On 12 June 2010, Leed received notification from the operator of Main Pass 64 that the third party oil sales line serving the field, which was shut in on 25 May 2010 for maintenance work, is likely to remain out of service until mid-August 2010. Production at Main Pass 64 averaged 90 boepd (100% oil) on a net revenue interest basis during the quarter ended 31 March 2010 and averaged 170 boepd on a net revenue interest during the month of May, prior to the field shut in.
The 14-1 well was placed on production on June 16, 2010 and produced intermittently for 6 days prior to being shut in to resolve gas quality issues with the transmission company. Production is expected to resume early in the month of July.

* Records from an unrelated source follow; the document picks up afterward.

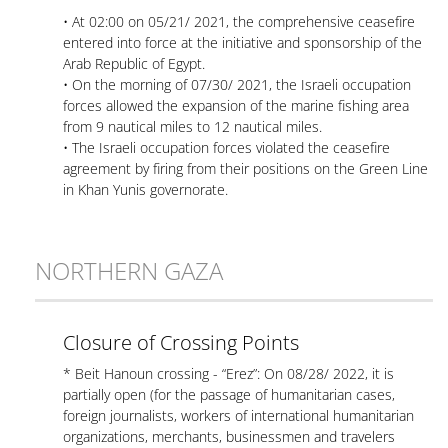
• At 02:00 on 05/21/ 2021, the comprehensive ceasefire
entered into force at the initiative and sponsorship of the
Arab Republic of Egypt.
• On the morning of 07/30/ 2021, the Israeli occupation
forces allowed the expansion of the marine fishing area
from 9 nautical miles to 12 nautical miles.
• The Israeli occupation forces violated the ceasefire
agreement by firing from their positions on the Green Line
in Khan Yunis governorate.
NORTHERN GAZA
Closure of Crossing Points
* Beit Hanoun crossing - “Erez”: On 08/28/ 2022, it is
partially open (for the passage of humanitarian cases,
foreign journalists, workers of international humanitarian
organizations, merchants, businessmen and travelers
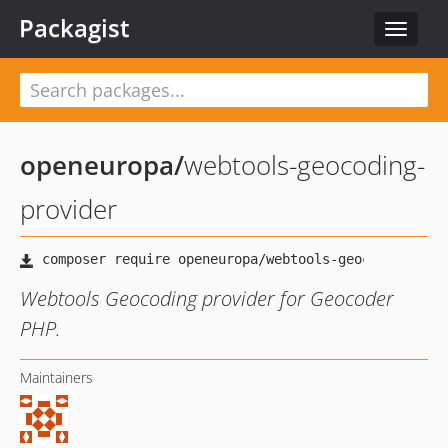
Packagist
Toggle
navigat
openeuropa
/
webtools-geocoding-
provider
Webtools Geocoding provider for Geocoder
PHP.
Maintainers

As previously announced, the Company has a credit facility with its bank, UniCredit Bank AG (UniCredit), comprised of two tranches totaling US $29.5 million, namely a revolving credit line fully utilized at US $25 million (subject to semi annual re-determination) and a term loan of US $4.5 million.
Following discussions with UniCredit at which the Company disclosed certain technical defaults on the credit facility likely to exist at the June 30, 2010 review date (relating to historical EBITDA ratios and principally due to the Eugene Island A-8 well performance), the Company agreed to a 2 per cent increase in the credit facility interest rate on both the term loan and the credit line facility loan in exchange for the likely defaults being waived so as to ensure the Company will remain in full compliance with the terms and conditions of its banking facilities. Accordingly, the revolving facility will bear a rate of 90-day Libor plus 6.25% and the term loan a rate of 90-day Libor plus 6.75%. Additionally, the Company will make a principal repayment to Unicredit of US $3.0 million pertaining to the term loan, resulting in an outstanding balance of US $1.5 million on that portion of the credit facility and reducing the total credit facility debt outstanding to US $26.5 million. The Company's next scheduled repayment of US $250,000 on the term loan is due on September 15, 2010.
As at June 30, 2010, the Company had cash and cash equivalents of approximately US $10.8 million, after the US $3MM repayment referred to above. Leed is currently working on adjusting its plans to ensure that it can execute on its existing development and exploration program.
Howard Wilson, President and Chief Executive of Leed Petroleum, commented, "While we are happy with the quarter over quarter improvement in production, we expect cash flows to improve as the Company continues to execute its work program in this financial year."